Por fim, mas não menos importante, os métodos violentos de ação dos Black Blocs, como já foi assinalado, poderiam ser eventualmente justificáveis se estivéssemos sob o jugo de uma ditadura com a consequente interdição da aparição e do discurso das pessoas no sentido arendtiano. Mas não é, a toda evidência, o que ocorre no caso brasileiro, de modo que o emprego desnecessário da violência reforça exponencialmente a convicção aqui defendida de que os Black Blocs não fazem política no sentido que aqui lhe foi dado com amparo no pensamento político arendtiano.
5. CONCLUSÕES
Em junho de 2013, o Brasil foi surpreendido com a eclosão de grandes manifestações de rua que protestaram inicialmente contra o aumento das tarifas de transporte urbano, logo se estendendo para abarcar outras reivindicações, como, por exemplo, a melhoria da qualidade dos serviços públicos hoje ofertados. Aos poucos, as manifestações foram arrefecendo em todo o país e o movimento conhecido como Black Blocs passou a atuar como sua vanguarda, promovendo ataques às forças policiais-militares e destruindo de patrimônio público e privado.
Por se tratar de um movimento novo no Brasil, embora já exista há décadas na Europa Ocidental, muitas foram as interpretações referentes ao seu real conteúdo político. Nosso problema consistiu, portanto, em responder a uma indagação que nos parece relevante e que permanece inconclusiva: os Black Blocs fazem política?
Com base no pensamento político de Hannah Arendt, sobretudo na sua concepção de Espaço Público e ação coletiva, o ensaio foi dividido em quatro seções: a primeira trata sobre como podem as organizações atuar na democracia; a segunda analisou sucintamente o modus operandi dos Black Blocs no Brasil; a terceira se concentrou em identificar os elementos constitutivos essenciais da ação coletiva em Hannah Arendt e, por fim, a quarta e última fez o necessário contraponto de tais elementos da ação coletiva arendtiana com os métodos de ação violenta dos Black Blocs.

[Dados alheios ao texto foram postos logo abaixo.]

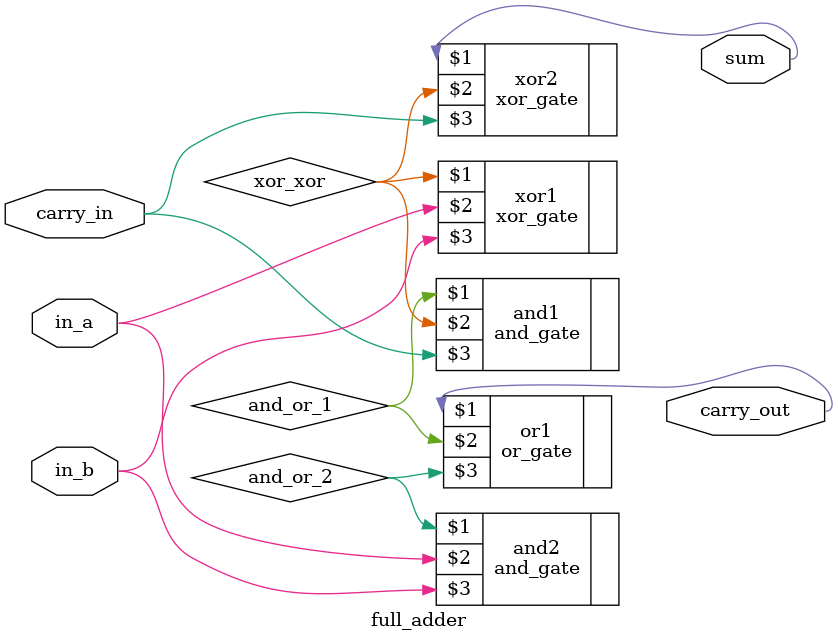
<source format=v>
`timescale 1ns / 1ps

module full_adder(
    input in_a,
    input in_b,
    input carry_in,
    output sum,
    output carry_out
    );
    
    wire xor_xor, and_or_1, and_or_2;
    
    // For generating result of summation
    xor_gate xor1 (xor_xor, in_a, in_b);
    xor_gate xor2 (sum, xor_xor, carry_in);
    
    // For generating carry out
    and_gate and1 (and_or_1, xor_xor, carry_in);
    and_gate and2 (and_or_2, in_a, in_b);
    or_gate or1 (carry_out, and_or_1, and_or_2);
    
endmodule

</source>
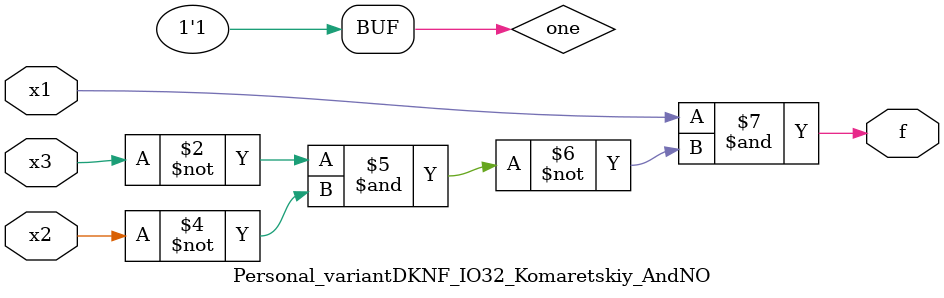
<source format=v>
module Personal_variantDKNF_IO32_Komaretskiy_AndNO(x1,x2,x3,f);
  input x1,x2,x3;
  wire one;
  assign one = 1'b1;


  assign f = ~(one & ~(((x1)& ~(~(one & x3) & ~(one & x2)))));
  
  output f;

endmodule
</source>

Respondendo à pergunta que nos impusemos, nossa conclusão é que os Black Blocs não fazem política, pois recusam a aparência, o discurso e, em lugar disso, empregam a violência como método de ação. Além disso, a consolidação das instituições democráticas que o Brasil experimenta desde o advento da Constituição de 1988 afasta a possibilidade de se justificar as ações violentas empregadas pelos Black Blocs em nosso país.
Reconhece-se aqui que o tema abordado apresenta muitas nuances que deixaram de ser analisadas considerando sua notória complexidade, mas, de qualquer modo, se constitui em um esforço interpretativo para um fenômeno que se encontra, por assim dizer, envolto sob um manto de dúvidas e incertezas.